Still, the prospects for a big climate bill, the holy grail that Tonko and his committee were trying to draft with the "CLEAN Future Act," have changed drastically.

It’s been more than a year since Democrats ceremoniously passed a climate bill — the "Climate Action Now Act," H.R. 9 — through the House for the first time in a decade.

It was little more than a messaging bill, something light on specifics that would simply require the Trump administration to rejoin the Paris Agreement.

Speaker Nancy Pelosi (D-Calif.) marked the anniversary with a statement earlier this month blaming Senate Majority Leader Mitch McConnell (R-Ky.) for "refusing to allow the Senate to take this necessary vote."

She made little promise of future climate or environmental legislation but said that COVID-19 highlights the need "to tackle the issue of climate injustice and secure the long-term sustainability and well-being of all of our communities."

A few months ago, to climate advocates it looked as if 2021 might produce an opportunity for a big bill, like "CLEAN Future," dealing entirely with climate. Senate Minority Leader Chuck Schumer (D-N.Y.) even promised to pass such a bill first thing if he was to become majority leader.

Now, the hope come January is that Congress will be working on recovery legislation "that could have co-benefits for climate and clean energy," said Josh Freed, senior vice president for the climate and energy program at Third Way.

"Policymaking for all of us when we started this year was in the context of a good economy and a bitter election, where the election results on its own would spell out what could be done next year," Freed said.

Committees and advocates alike were operating under the assumption that a climate bill would pass because Congress wanted to address climate change.

"The COVID crisis and the depression have transformed that," Freed said.
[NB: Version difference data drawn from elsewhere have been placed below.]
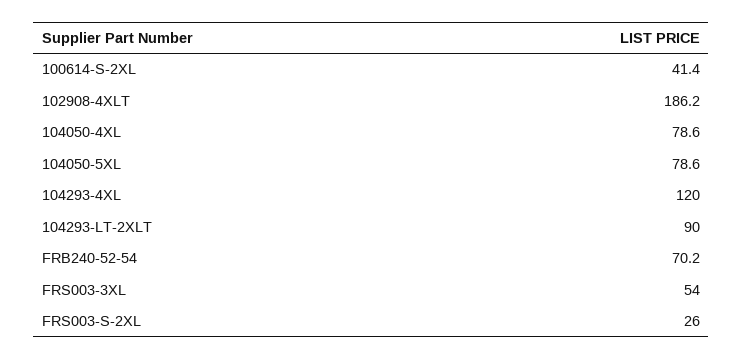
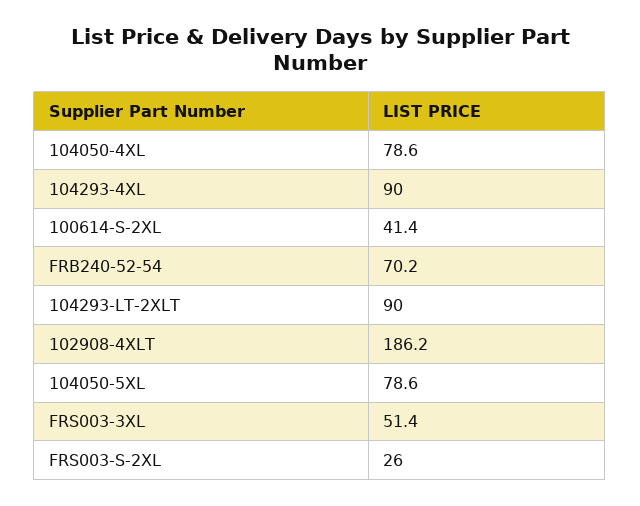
  {
    "100614-S-2XL": 41.4,
    "102908-4XLT": 186.2,
    "104050-4XL": 78.6,
    "104050-5XL": 78.6,
-   "104293-4XL": 120,
+   "104293-4XL": 90,
    "104293-LT-2XLT": 90,
    "FRB240-52-54": 70.2,
-   "FRS003-3XL": 54,
+   "FRS003-3XL": 51.4,
    "FRS003-S-2XL": 26
  }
And nearly every section of the advocacy world is trying to take advantage in anticipation of a process that could look much like the 2009 stimulus, often hailed as the biggest ever clean energy bill.

When Ceres, the nonprofit advocacy group, brought in more than 300 companies for a climate change lobby day earlier this week, their focus was on promoting sustainability in the congressional economic recovery (E&E Daily, May 13).

At a similar event last year, their push was centered almost entirely on carbon pricing. Advocacy and environmental groups are churning out policy recommendations.

The Progressive Policy Institute, for instance, floated ideas for a recovery focused on clean manufacturing in a report released yesterday.

It makes various recommendations for research and development for clean energy and clean infrastructure, and it argues that renewables are an even more appealing investment amid crashing oil prices.

Therein lies a potential political advantage for Democrats, argued Paul Bledsoe, a former Clinton White House climate aide who is now a strategic adviser at PPI.

If Republicans continue to waiver on further stimulus packages, Biden could make a strong argument on the campaign trail for a major infrastructure bill and clean energy as a job creator that has climate co-benefits, said Bledsoe, who authored the report.

Oil and gas, after all, aren’t the only parts of the energy sector with a foothold in swing states.

"If Republicans want to prevent investment in clean energy manufacturing, they’re going to lose on the issue this fall because this is a job creator in swing states, where manufacturing was cratering in 2019, long before the corona onset," Bledsoe said, citing states like Michigan and Ohio.

Plus, he added, "you can talk about this agenda without mentioning climate at all."